Algunos estiman que con sólo decir lo «aparentemente» opuesto a ese gobierno y ese sistema, ya asumen una posición política y moral correcta. Sobre estos, lamentablemente, se puede argumentar que son una clase de rehenes, muy útiles al mantenimiento del estatus quo, que de tan convencidos ni cuenta se dan.
Considero legítimas todas las posiciones políticas, con independencia de si coincida o no; sin embargo, a partir de ahí me acerco o tomó distancia de cada una de ellas. Además, siempre prefiero aquellas que, siguiendo determinados principios ajustados al Derecho en general y al Derecho internacional, están exentas de ambigüedad, es decir, carecen del «sí, pero no».
Comprendo que existen, con legitimidad, argumentos atendibles y razones –aunque en muchos casos estas últimas son más emocionales que prácticas–, para el origen y establecimiento de las medidas implementadas por la administración estadounidense hacia Cuba, las que constituyen la piedra angular de su política exterior hacia la Isla. Pero a la vez comprendo que algunas de esas razones dañan a quienes se dice defender y, por ende, colocan a sus protagonistas de espaldas al sujeto sobre el que buscan incidir, en este caso, al pueblo cubano, al ciudadano de a pie.
Por ese motivo igualmente existen muchos argumentos para su eliminación; incluidos los prácticos, los políticos, los humanos, de conveniencia, además de lo que dicta el Derecho.

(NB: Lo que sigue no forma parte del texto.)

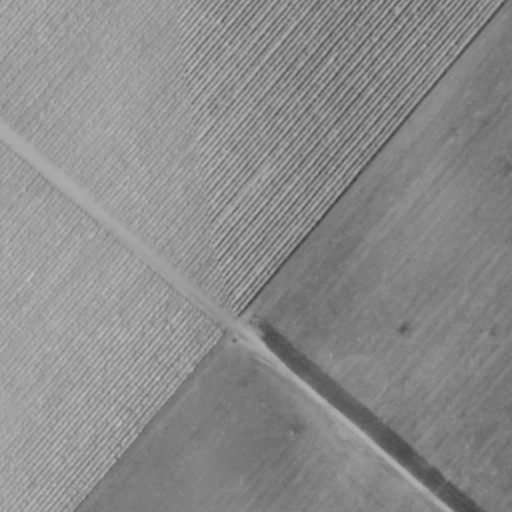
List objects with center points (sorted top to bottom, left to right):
crop: (256, 256)
road: (225, 319)
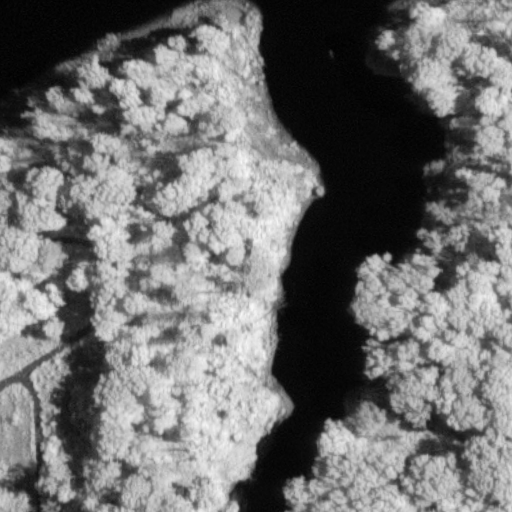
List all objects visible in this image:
road: (56, 342)
road: (34, 440)
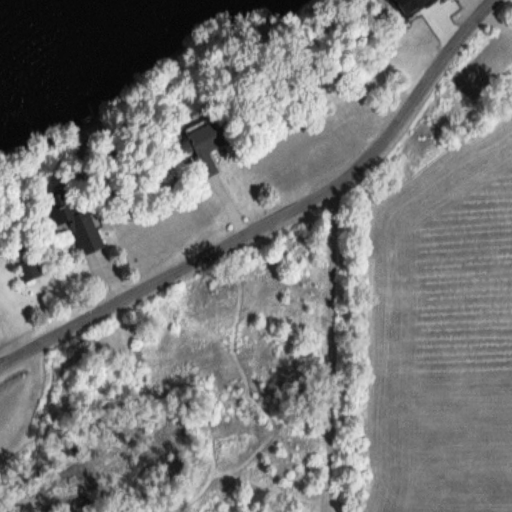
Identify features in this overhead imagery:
building: (192, 150)
road: (279, 218)
building: (66, 221)
building: (22, 270)
road: (329, 348)
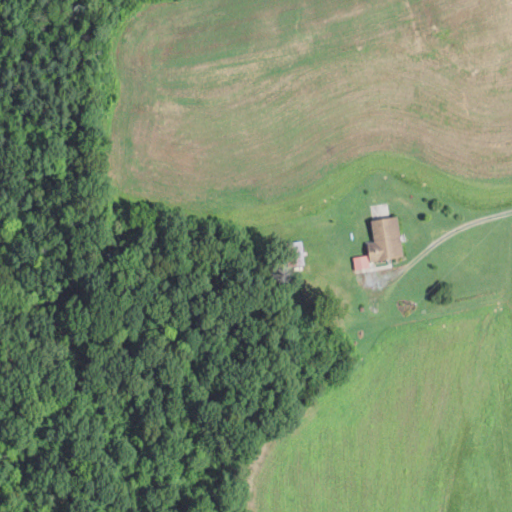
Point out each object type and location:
road: (442, 237)
building: (377, 242)
building: (293, 253)
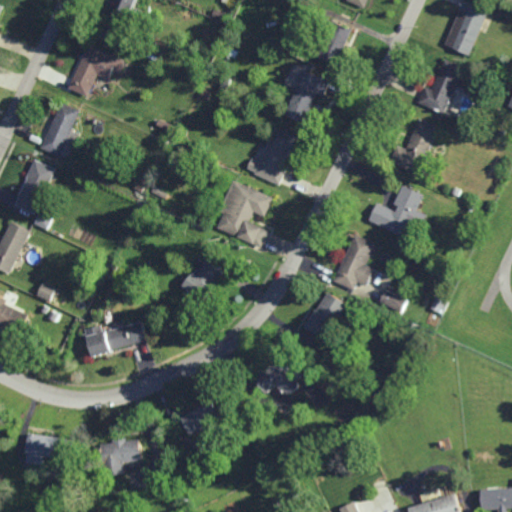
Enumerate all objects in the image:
building: (360, 2)
building: (360, 2)
building: (1, 8)
building: (1, 8)
building: (118, 16)
building: (118, 20)
building: (467, 28)
building: (468, 28)
building: (334, 41)
building: (336, 43)
building: (171, 48)
building: (96, 68)
building: (95, 69)
road: (33, 70)
building: (225, 85)
building: (441, 86)
building: (442, 87)
building: (306, 94)
building: (205, 95)
building: (306, 95)
building: (165, 126)
building: (61, 128)
building: (60, 129)
building: (416, 147)
building: (417, 148)
building: (274, 155)
building: (274, 156)
building: (129, 167)
building: (35, 185)
building: (36, 186)
building: (456, 191)
building: (165, 192)
building: (400, 210)
building: (245, 211)
building: (400, 211)
building: (245, 213)
building: (45, 216)
building: (45, 219)
building: (12, 244)
building: (13, 246)
building: (356, 262)
building: (357, 263)
building: (116, 269)
building: (207, 273)
building: (209, 274)
track: (500, 282)
road: (278, 288)
building: (47, 290)
building: (48, 291)
building: (393, 299)
building: (394, 300)
building: (438, 303)
building: (45, 307)
building: (326, 312)
building: (55, 314)
building: (328, 314)
building: (11, 315)
building: (12, 317)
building: (115, 336)
building: (118, 338)
building: (280, 375)
building: (282, 375)
building: (369, 393)
building: (202, 416)
building: (203, 417)
building: (49, 447)
building: (49, 448)
building: (121, 453)
building: (123, 455)
building: (497, 498)
building: (497, 498)
building: (437, 504)
building: (438, 504)
building: (351, 507)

Es indudable que después de 63 años siguiendo esas mismas disposiciones y obteniendo una realidad cada día más oscura y lamentable, ellas han contribuido a un futuro de avance y progreso casi imposible.
Esta cuestión, además, va mucho más allá de «embargo sí, embargo no, embargo más o menos», pues resulta un tema intrínseco a la soberanía de cada cubano y no sólo relativa a un Estado como el cubano.
Si el «embargo» sólo perjudicara al Estado cubano tal vez cualquiera podría consentirlo porque ese sistema merece tanto y más. Pero los cubanos, al menos la inmensa mayoría, no somos el Estado cubano, y mucho menos aquellos que están por nacer.
Quienes crean que este asunto es sólo el «circo» que habitualmente vemos entre Washington y La Habana, considero humildemente que se equivocan –muy profundamente–. Tales disposiciones van a la raíz del nacimiento de una nación y seguirán pesando desmedidamente sobre cualquiera que sea el futuro del país, bajo el gobierno que sea.
Sin dudas Estados Unidos defiende intereses, sus intereses. En tal sentido, los mejores intereses de Cuba no tienen que legislarse desde Oklahoma, Miami o Houston –ni antes ni hoy ni mañana–. Y lamentablemente esa es la propensión de los legisladores norteamericanos hacia Cuba y los cubanos, y acá la práctica se convierte en norma.
Defender el interés de los nacionales cubanos es una pulseada en la que debemos ejercitarnos. Que el Estado cubano actual aparezca como variable no quiere decir que estemos asumiendo los mandatos o el lenguaje del PCC, sino al revés. La lucha por la libertad implica despojarse de todo aquello que nos convierta en rehenes, en ciudadanos con pocos o cuestionados derechos, y en preguntarnos constantemente por qué y para qué luchamos.
Algunos estiman que con sólo decir lo «aparentemente» opuesto a ese gobierno y ese sistema, ya asumen una posición política y moral correcta. Sobre estos, lamentablemente, se puede argumentar que son una clase de rehenes, muy útiles al mantenimiento del estatus quo, que de tan convencidos ni cuenta se dan.